Keith Lewis

No. 21 – Sioux City Bandits
- Position: Cornerback
- Roster status: Active

Personal information
- Born: March 28, 1989 (age 37)
- Listed height: 6 ft 1 in (1.85 m)
- Listed weight: 190 lb (86 kg)

Career information
- College: Virginia University of Lynchburg
- NFL draft: 2014: undrafted

Career history
- Tampa Bay Buccaneers (2014)*; Omaha Mammoths (2014); New York Jets (2014–2015); Calgary Stampeders (2015); San Diego Chargers (2015)*; Kansas City Chiefs (2016)*; Detroit Lions (2016)*; Winnipeg Blue Bombers (2017)*; Carolina Cobras (2018); Orlando Predators (2022); Albany Empire (2022); Carolina Cobras (2022)*; West Texas Warbirds (2023); Sioux City Bandits (2024–present);
- * Offseason and/or practice squad member only
- Stats at Pro Football Reference

= Keith Lewis (cornerback) =

American gridiron football player (born 1989)

Keith Lewis (born March 28, 1989) is an American football cornerback for the Sioux City Bandits of the National Arena League (NAL). He attended Virginia University of Lynchburg. He signed with the New York Jets after going undrafted in the 2014 NFL draft. He has also played for the Tampa Bay Buccaneers, Omaha Mammoths, Calgary Stampeders, San Diego Chargers, Kansas City Chiefs and Detroit Lions.

== College career==
At Marie Sklodowska-Curie Metro High School in Chicago, Lewis amassed over 30 football scholarships and was one of the top players from the region. But with low ACT scores, he didn't get through the NCAA clearinghouse so he enrolled at the College of DuPage, a nearby junior college. He would go on to become an All-American at the junior college but grades were now an issue for him to transfer to a major program. So Lewis stepped away from football for nearly two years in order to get his life in order.

He applied for and got into Harold Washington College, a college in Chicago without a football program. At Harold Washington, the lack of a football program meant that Lewis had the chance to focus on the classroom. He spent more time studying and getting his grades up. Eventually the Virginia University of Lynchburg offered him a scholarship. In his final season at Lynchburg, he began to turn heads and caught the attention of agents and NFL scouts.

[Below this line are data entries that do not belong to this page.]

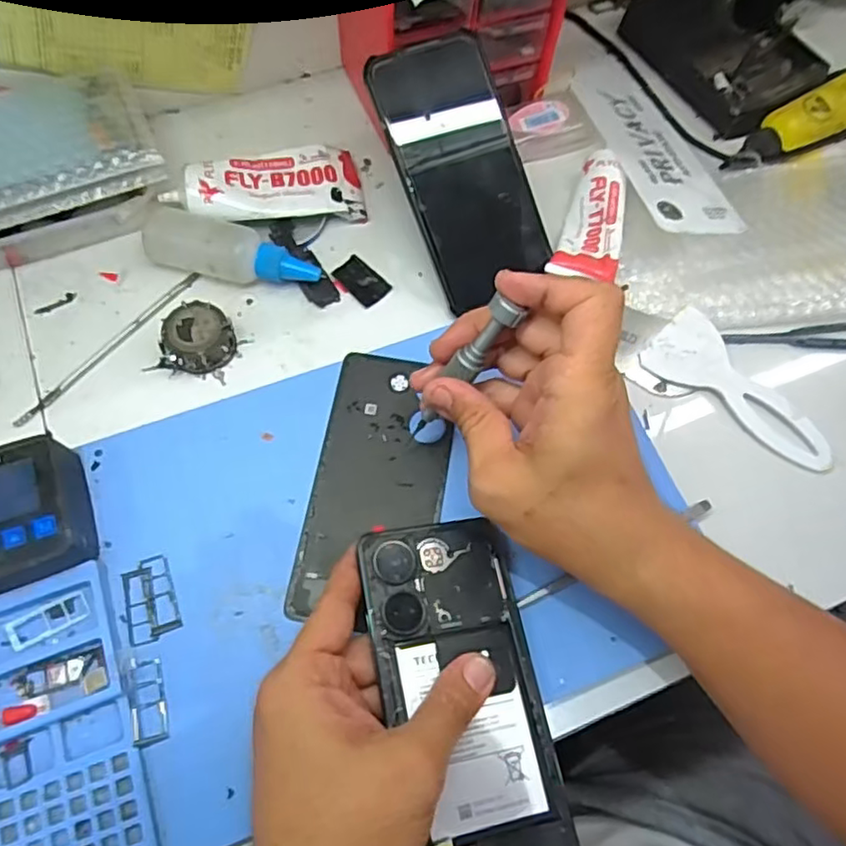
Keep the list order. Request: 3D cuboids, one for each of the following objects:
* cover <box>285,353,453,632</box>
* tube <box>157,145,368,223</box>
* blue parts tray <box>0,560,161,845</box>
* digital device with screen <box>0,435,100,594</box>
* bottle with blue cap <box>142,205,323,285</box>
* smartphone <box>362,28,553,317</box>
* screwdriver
[{"bbox_3d":[-0.025,0.033,0.366,0.072,0.004,0.156,8,67,3],"label":"cover"},{"bbox_3d":[-0.105,-0.156,0.430,0.125,0.034,0.056,-15,69,-7],"label":"tube"},{"bbox_3d":[-0.174,0.149,0.306,0.068,0.011,0.147,-20,70,-9],"label":"blue parts tray"},{"bbox_3d":[-0.211,0.053,0.335,0.067,0.035,0.073,-20,70,-9],"label":"digital device with screen"},{"bbox_3d":[-0.120,-0.106,0.408,0.109,0.035,0.037,18,69,6],"label":"bottle with blue cap"},{"bbox_3d":[0.026,-0.160,0.410,0.078,0.010,0.157,-23,101,-6],"label":"smartphone"},{"bbox_3d":[0.016,-0.022,0.333,0.015,0.112,0.016,-13,65,-36],"label":"screwdriver"}]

All of a sudden there was a bit of buzz about this untested, extremely raw prospect.

== Professional career ==

=== Tampa Bay Buccaneers ===
After going undrafted in the 2014 NFL draft Lewis signed with the Tampa Bay Buccaneers. He was released by the Buccaneers on August 29, 2014 as they trimmed their roster down to 53 players.

=== Omaha Mammoths ===
Lewis played with the Omaha Mammoths of the Fall Experimental Football League (FXFL) during their 2014 season.

=== New York Jets ===
Lewis signed a reserves/futures contract with the New York Jets on December 30, 2014. Lewis was released by the Jets as they trimmed their roster down before the start of the regular season.

=== Calgary Stampeders ===
Signed with the Calgary Stampeders of the Canadian Football League on September 28, 2015.

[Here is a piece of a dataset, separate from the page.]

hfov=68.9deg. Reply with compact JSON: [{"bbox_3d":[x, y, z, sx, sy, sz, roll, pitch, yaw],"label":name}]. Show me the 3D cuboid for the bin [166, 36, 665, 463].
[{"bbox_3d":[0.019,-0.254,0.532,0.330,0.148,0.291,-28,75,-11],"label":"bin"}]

=== San Diego Chargers ===
The San Diego Chargers and Lewis agreed to a contract on December 16, 2015.

===Kansas City Chiefs===
Lewis was signed by the Kansas City Chiefs in January 2016 and released by the team in June 2016.

===Detroit Lions===
Lewis was signed by the Detroit Lions in June 2016 and released by the team in August 2016.

===Winnipeg Blue Bombers===
On January 24, 2017, Lewis signed with the Winnipeg Blue Bombers.

===Illinois Cowboys IA-FL (Iron Athletes Football League)===
Lewis was signed June 2017

===Carolina Cobras===
On February 25, 2018, Lewis signed with the Carolina Cobras of the National Arena League (NAL).

===Orlando Predators===
On November 26, 2021, Lewis signed with the Orlando Predators of the NAL. On January 31, 2022, Lewis was released by the Predators.

===Albany Empire===
On February 14, 2022, Lewis signed with the Albany Empire of the NAL.

===Carolina Cobras (second stint)===
On March 22, 2022, Lewis was traded by the Empire to the Carolina Cobras of the NAL. On April 16, 2022, Lewis was released by the Cobras.

===West Texas Warbirds===
On October 24, 2022, Lewis signed with the West Texas Warbirds of the NAL. On March 2, 2023, Lewis was released by the Warbirds.

===Sioux City Bandits===
On December 7, 2023, Lewis signed with the Sioux City Bandits of the NAL.